If the pre-configured metadata types collected by Systems Manager Inventory don't meet your needs, then you can create custom inventory. Custom inventory is simply a JSON file with information that you provide and add to the managed node in a specific directory. When Systems Manager Inventory collects data, it captures this custom inventory data. For example, if you run a large data center, you can specify the rack location of each of your servers as custom inventory. You can then view the rack space data when you view other inventory data.

Important

Systems Manager Inventory collects only metadata from your managed nodes. Inventory doesn't access proprietary information or data.

The following table describes the types of data you can collect with Systems Manager Inventory. The table also describes different offerings for targeting nodes and the collection intervals you can specify.

Configuration Details

Metadata types

You can configure Inventory to collect the following types of data:

  • Applications: Application names, publishers, versions, etc.

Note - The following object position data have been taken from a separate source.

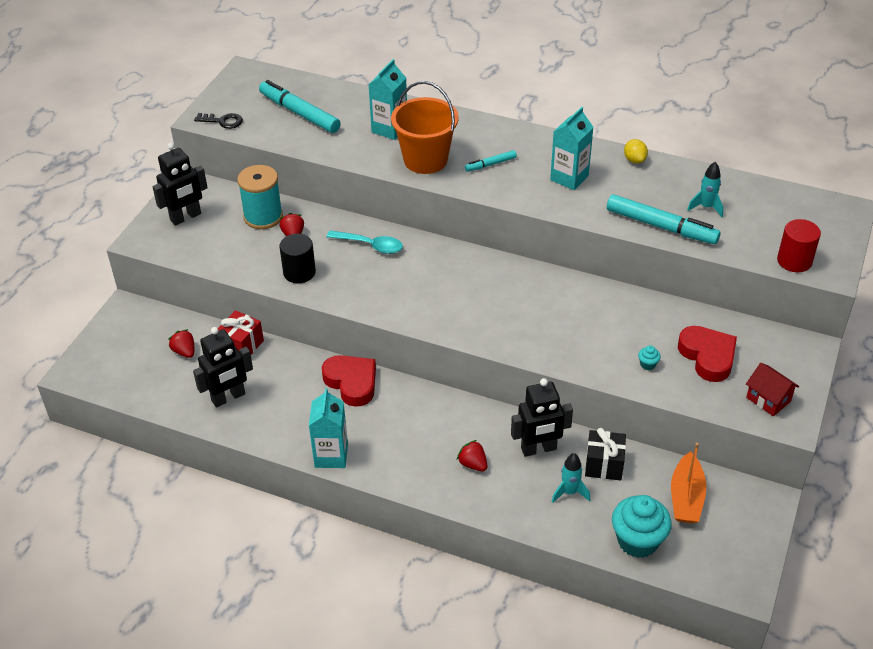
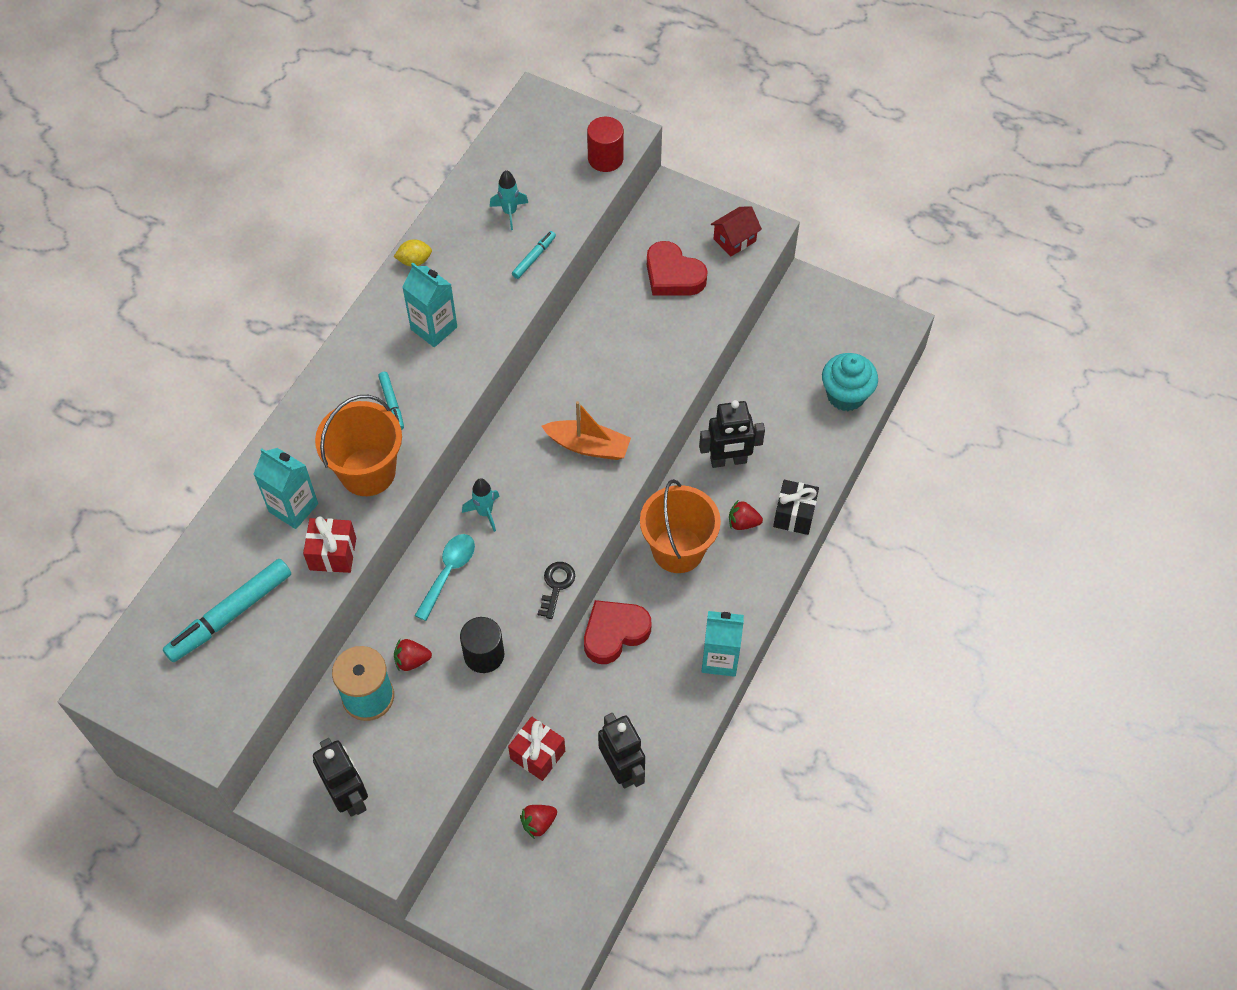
camera: 85 degrees left, 15 degrees up
black key [194,113,243,129] -> black key moved to [538,562,575,619]
red strawberry [457,440,487,471] -> red strawberry turned 45 degrees clockwise [729,500,763,530]
black robot [511,378,573,457] -> black robot turned 90 degrees clockwise [699,400,765,468]
turquoise rocket [552,453,590,503] -> turquoise rocket moved to [462,478,500,532]
black gift [585,428,626,480] -> black gift moved to [773,480,819,535]
turquoise marker [607,194,721,244] -> turquoise marker [512,231,556,279], size x0.50
turquoise cupcake [638,346,661,370] -> none
orange boat [671,443,707,523] -> orange boat moved to [542,401,631,460]
red heart [678,326,737,382] -> red heart turned 120 degrees counterclockwise [647,241,708,296]
none -> red gift [303,517,356,573]
none -> orange bucket [640,479,721,573]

  • Amazon components: EC2 driver, agents, versions, etc.

  • Files: Name, size, version, installed date, modification and last accessed times, etc.

  • Network configuration: IP address, MAC address, DNS, gateway, subnet mask, etc.

  • Windows updates: Hotfix ID, installed by, installed date, etc.

  • Instance details: System name, operating systems (OS) name, OS version, DNS, domain, work group, OS architecture, etc.

  • Services: Name, display name, status, dependent services, service type, start type, etc.

  • Tags: Tags assigned to your nodes.

  • Windows Registry: Registry key path, value name, value type, and value.

  • Windows roles: Name, display name, path, feature type, installed state, etc.

  • Custom inventory: Metadata that was assigned to a managed node as described in Working with custom inventory.

Note

To view a list of all metadata collected by Inventory, see Metadata collected by inventory.

Nodes to target

You can choose to inventory all managed nodes in your Amazon Web Services account, individually select nodes, or target groups of nodes by using tags. For more information about collecting inventory data from all of your managed nodes, see Inventory all managed nodes in your Amazon Web Services account.

When to collect information

You can specify a collection interval in terms of minutes, hours, and days. The shortest collection interval is every 30 minutes.

Note

Depending on the amount of data collected, the system can take several minutes to report the data to the output you specified. After the information is collected, the data is sent over a secure HTTPS channel to a plain-text Amazon store that is accessible only from your Amazon Web Services account.

You can view the data in the Systems Manager console on the Inventory page, which includes several predefined cards to help you query the data.


            Systems Manager Inventory cards in the Systems Manager console.
Note

Inventory cards automatically filter out Amazon EC2 managed instances with a state of Terminated and Stopped. For on-premises and Amazon IoT Greengrass core device managed nodes, Inventory cards automatically filter out nodes with a state of Terminated.

If you create a resource data sync to synchronize and store all of your data in a single Amazon S3 bucket, then you can drill down into the data on the Inventory Detailed View page. For more information, see Querying inventory data from multiple Regions and accounts.

EventBridge support

This Systems Manager capability is supported as an event type in Amazon EventBridge rules. For information, see Monitoring Systems Manager events with Amazon EventBridge and Reference: Amazon EventBridge event patterns and types for Systems Manager.